Segment Start: MATERIAL TO PROCESS

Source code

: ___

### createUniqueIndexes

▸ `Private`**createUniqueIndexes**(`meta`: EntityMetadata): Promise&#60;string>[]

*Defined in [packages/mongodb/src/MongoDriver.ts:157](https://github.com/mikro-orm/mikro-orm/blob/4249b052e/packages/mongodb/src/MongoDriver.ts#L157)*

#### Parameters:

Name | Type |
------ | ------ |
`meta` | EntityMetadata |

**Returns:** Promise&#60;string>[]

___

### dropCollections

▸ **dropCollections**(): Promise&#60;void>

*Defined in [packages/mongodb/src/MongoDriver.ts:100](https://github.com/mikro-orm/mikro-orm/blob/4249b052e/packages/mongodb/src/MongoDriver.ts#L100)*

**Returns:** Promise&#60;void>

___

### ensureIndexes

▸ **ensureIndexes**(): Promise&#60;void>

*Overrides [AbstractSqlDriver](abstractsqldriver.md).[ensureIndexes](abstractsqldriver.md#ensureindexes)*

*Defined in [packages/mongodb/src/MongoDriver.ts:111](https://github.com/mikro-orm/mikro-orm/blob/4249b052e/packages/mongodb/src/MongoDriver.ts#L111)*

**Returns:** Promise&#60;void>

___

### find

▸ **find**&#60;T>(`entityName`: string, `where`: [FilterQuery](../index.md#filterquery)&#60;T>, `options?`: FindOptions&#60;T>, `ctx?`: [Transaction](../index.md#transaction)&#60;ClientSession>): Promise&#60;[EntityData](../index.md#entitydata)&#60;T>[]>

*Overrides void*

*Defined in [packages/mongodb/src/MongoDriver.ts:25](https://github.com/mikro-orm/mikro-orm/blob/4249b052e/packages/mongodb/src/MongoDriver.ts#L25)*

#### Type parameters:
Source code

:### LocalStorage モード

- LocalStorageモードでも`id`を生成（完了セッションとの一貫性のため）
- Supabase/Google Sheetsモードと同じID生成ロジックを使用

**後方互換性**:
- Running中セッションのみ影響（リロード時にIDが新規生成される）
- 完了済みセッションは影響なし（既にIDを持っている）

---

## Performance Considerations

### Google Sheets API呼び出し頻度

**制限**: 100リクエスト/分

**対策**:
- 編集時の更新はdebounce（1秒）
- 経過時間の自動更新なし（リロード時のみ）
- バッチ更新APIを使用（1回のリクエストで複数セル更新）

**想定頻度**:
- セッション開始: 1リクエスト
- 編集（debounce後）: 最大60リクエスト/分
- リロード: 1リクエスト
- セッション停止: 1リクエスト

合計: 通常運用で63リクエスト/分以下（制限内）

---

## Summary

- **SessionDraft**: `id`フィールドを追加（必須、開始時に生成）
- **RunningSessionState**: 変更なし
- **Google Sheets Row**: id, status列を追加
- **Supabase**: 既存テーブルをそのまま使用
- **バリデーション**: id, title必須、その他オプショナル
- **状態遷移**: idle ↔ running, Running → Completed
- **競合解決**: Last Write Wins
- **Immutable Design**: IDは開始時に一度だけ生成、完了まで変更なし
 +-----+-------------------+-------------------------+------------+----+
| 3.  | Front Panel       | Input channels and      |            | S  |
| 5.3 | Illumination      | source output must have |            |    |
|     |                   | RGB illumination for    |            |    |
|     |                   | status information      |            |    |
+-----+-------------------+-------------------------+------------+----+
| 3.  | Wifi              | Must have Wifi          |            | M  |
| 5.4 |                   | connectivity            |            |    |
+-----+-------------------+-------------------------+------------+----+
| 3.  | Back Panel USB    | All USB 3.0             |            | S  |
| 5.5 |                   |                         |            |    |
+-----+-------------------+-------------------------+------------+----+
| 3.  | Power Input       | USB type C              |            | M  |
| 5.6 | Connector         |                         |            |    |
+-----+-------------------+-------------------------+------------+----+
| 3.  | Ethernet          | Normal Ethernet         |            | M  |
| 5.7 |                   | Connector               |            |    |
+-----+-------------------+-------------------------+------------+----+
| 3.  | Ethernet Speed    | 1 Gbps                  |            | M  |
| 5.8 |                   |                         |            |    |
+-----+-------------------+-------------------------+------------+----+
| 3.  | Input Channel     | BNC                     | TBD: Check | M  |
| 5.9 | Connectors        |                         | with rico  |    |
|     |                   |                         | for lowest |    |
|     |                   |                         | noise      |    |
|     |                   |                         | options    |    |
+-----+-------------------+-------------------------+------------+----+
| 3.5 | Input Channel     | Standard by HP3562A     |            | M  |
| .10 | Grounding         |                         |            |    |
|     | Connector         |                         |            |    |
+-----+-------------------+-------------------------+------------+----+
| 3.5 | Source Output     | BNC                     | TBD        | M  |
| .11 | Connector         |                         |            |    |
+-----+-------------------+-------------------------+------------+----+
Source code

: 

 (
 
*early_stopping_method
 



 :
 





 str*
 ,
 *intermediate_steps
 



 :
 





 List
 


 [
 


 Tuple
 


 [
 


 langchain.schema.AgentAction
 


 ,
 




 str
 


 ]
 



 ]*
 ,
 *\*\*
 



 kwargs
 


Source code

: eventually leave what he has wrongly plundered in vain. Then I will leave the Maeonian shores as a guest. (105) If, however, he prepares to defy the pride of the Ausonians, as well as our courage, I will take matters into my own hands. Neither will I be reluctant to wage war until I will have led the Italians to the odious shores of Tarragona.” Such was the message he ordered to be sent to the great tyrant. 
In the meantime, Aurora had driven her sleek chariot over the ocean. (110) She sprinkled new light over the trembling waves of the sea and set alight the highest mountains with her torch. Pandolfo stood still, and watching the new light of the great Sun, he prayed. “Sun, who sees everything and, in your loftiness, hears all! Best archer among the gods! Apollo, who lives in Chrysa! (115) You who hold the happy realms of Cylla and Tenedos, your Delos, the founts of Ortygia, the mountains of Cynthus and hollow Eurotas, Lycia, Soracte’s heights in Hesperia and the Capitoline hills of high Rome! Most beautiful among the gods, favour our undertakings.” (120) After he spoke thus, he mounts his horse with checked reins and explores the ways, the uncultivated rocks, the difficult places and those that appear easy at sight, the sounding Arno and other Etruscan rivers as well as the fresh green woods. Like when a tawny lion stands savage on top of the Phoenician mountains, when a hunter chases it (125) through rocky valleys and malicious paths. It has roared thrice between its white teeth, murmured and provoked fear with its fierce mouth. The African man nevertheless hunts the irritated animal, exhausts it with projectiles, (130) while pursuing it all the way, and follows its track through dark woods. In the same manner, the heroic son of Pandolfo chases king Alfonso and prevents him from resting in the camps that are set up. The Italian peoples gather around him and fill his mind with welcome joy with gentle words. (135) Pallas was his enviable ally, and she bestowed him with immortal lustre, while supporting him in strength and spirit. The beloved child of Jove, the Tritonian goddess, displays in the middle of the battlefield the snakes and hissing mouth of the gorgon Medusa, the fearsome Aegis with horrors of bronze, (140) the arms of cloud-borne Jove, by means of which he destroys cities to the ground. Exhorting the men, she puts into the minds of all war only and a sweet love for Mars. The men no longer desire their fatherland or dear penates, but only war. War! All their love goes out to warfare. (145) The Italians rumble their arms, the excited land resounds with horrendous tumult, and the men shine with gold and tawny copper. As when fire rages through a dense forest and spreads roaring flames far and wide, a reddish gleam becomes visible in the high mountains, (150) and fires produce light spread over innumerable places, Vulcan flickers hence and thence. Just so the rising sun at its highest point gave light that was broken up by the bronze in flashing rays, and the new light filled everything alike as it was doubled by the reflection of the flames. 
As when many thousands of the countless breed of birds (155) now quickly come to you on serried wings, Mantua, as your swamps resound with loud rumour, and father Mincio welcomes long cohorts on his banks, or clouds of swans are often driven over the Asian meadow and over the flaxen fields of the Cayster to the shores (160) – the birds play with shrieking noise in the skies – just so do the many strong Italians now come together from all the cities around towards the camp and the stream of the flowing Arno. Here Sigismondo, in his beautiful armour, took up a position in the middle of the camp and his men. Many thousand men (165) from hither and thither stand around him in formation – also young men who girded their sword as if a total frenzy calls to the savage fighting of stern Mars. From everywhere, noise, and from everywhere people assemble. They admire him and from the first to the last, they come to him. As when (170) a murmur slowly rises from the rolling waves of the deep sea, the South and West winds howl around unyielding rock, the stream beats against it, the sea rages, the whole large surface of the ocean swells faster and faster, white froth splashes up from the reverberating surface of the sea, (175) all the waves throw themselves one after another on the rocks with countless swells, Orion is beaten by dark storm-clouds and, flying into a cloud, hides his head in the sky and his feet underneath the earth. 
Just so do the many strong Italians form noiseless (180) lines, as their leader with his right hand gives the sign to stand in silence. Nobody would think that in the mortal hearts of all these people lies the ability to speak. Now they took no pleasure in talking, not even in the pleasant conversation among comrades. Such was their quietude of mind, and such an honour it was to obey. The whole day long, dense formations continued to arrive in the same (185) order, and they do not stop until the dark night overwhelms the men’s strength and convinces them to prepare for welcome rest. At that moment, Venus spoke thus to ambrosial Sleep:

Segment End: MATERIAL TO PROCESS

■ TASK DIRECTIONS:
Can you format the rows starting at the line that contains "## Performance Considerations" and ending at the line that contains "合計: 通常運用で63リクエスト/分以下（制限内）" as a Markdown table, with columns named n and Line, numbering each row and leaving out blank lines?

■ EXERCISE ANSWER:
| n | Line |
|---|---|
| 1 | ## Performance Considerations |
| 2 | ### Google Sheets API呼び出し頻度 |
| 3 | **制限**: 100リクエスト/分 |
| 4 | **対策**: |
| 5 | - 編集時の更新はdebounce（1秒） |
| 6 | - 経過時間の自動更新なし（リロード時のみ） |
| 7 | - バッチ更新APIを使用（1回のリクエストで複数セル更新） |
| 8 | **想定頻度**: |
| 9 | - セッション開始: 1リクエスト |
| 10 | - 編集（debounce後）: 最大60リクエスト/分 |
| 11 | - リロード: 1リクエスト |
| 12 | - セッション停止: 1リクエスト |
| 13 | 合計: 通常運用で63リクエスト/分以下（制限内） |